А потом идешь к тяжелобольной молодой женщине лет 35–40, которая знает, что будет еще долго мучиться, много лет, а потом умрет. Она уже была частично неподвижна — ее надо было поднимать и т. д.
— То есть это все осталось жить в вашей памяти?
— Без сомнения. И это было именно взросление на, если можно так сказать, «непредставляемости» вот такой жизни и внезапного понимания и признания, что все это есть, существует, и что, может быть, и тебе что-то из этого предстоит.
— Штефан, что бы вы пожелали тем немногочисленным пока что российским мальчикам, которые не хотят идти в армию, но хотят служить своей стране?

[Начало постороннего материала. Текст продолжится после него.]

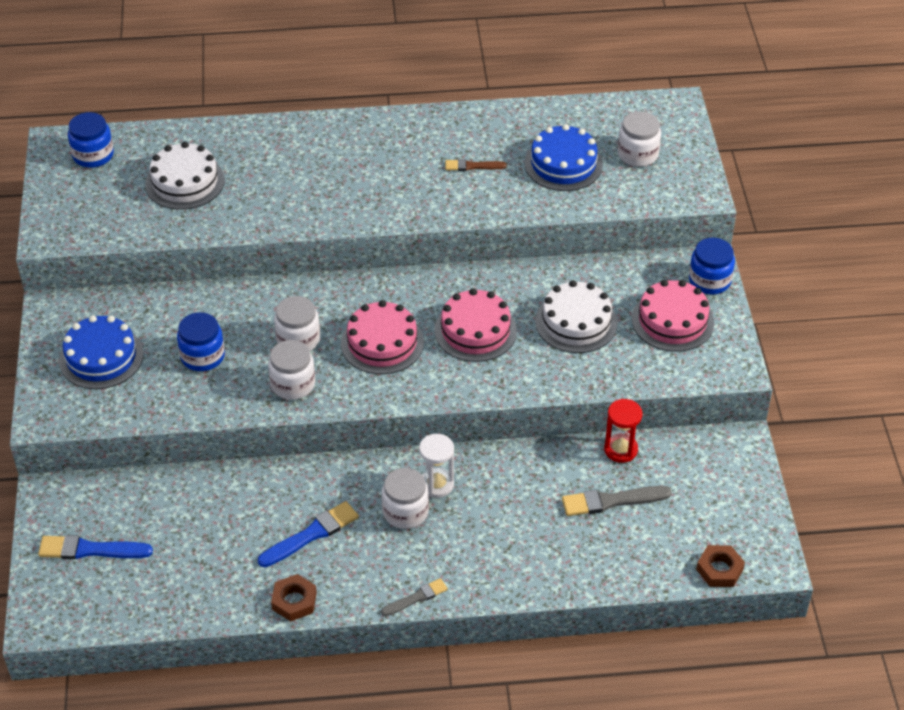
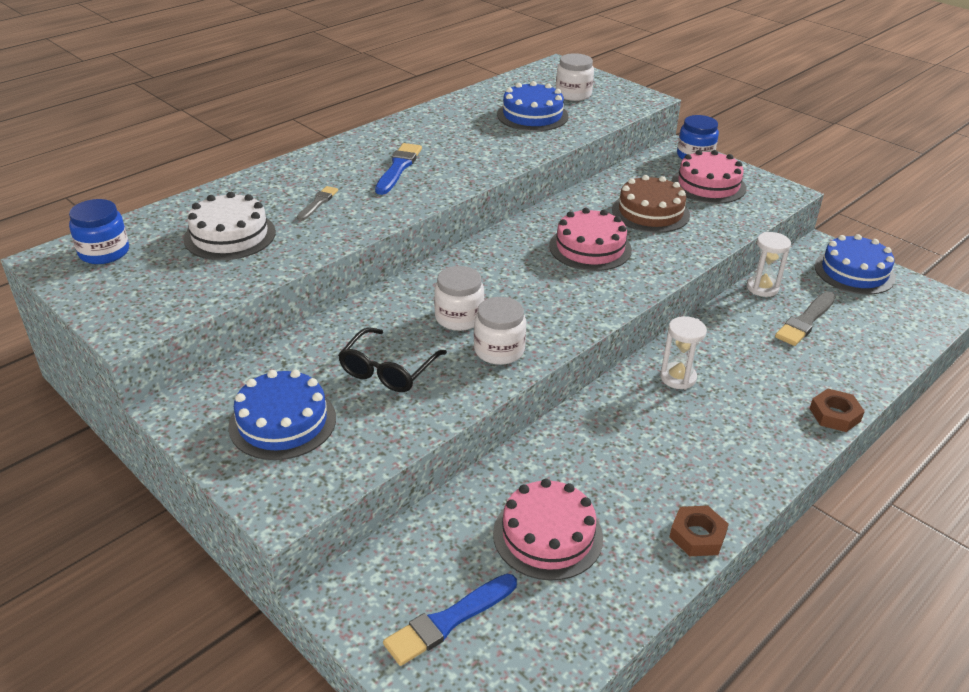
camera: 40 degrees left, 10 degrees down
(202, 356) = (387, 371): blue jar -> black glasses
(311, 534) = (636, 472): blue brush -> blue brush (398, 168)
(382, 343) = (532, 287): pink cake -> pink cake (548, 535)
(405, 511) = (683, 410): white jar -> none
(416, 598) = (783, 467): grey brush -> grey brush (318, 203)
(472, 166) = (469, 138): brown brush -> none
(576, 322) = (650, 212): white cake -> brown cake
(620, 450) = (762, 288): red hourglass -> white hourglass
(719, 569) = (930, 323): brown nut -> brown nut (834, 415)
(731, 484) = (854, 272): none -> blue cake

— Пожелал бы, чтобы им удалось вместо армии заняться полезным делом. Чтобы АГС дала им большой жизненный опыт. И очень хотелось бы, чтобы АГС у вас перестала быть чем-то чуть ли не запрещенным, а стала обычной практикой и опцией для всех. Я уверен, что общество живет именно от гражданских идей и действий, а военные действия лучше принципиально обходить стороной. Когда люди проводят свое время не в армии, а занимаясь делом, полезным для общества, это освобождает очень много продуктивных и креативных сил.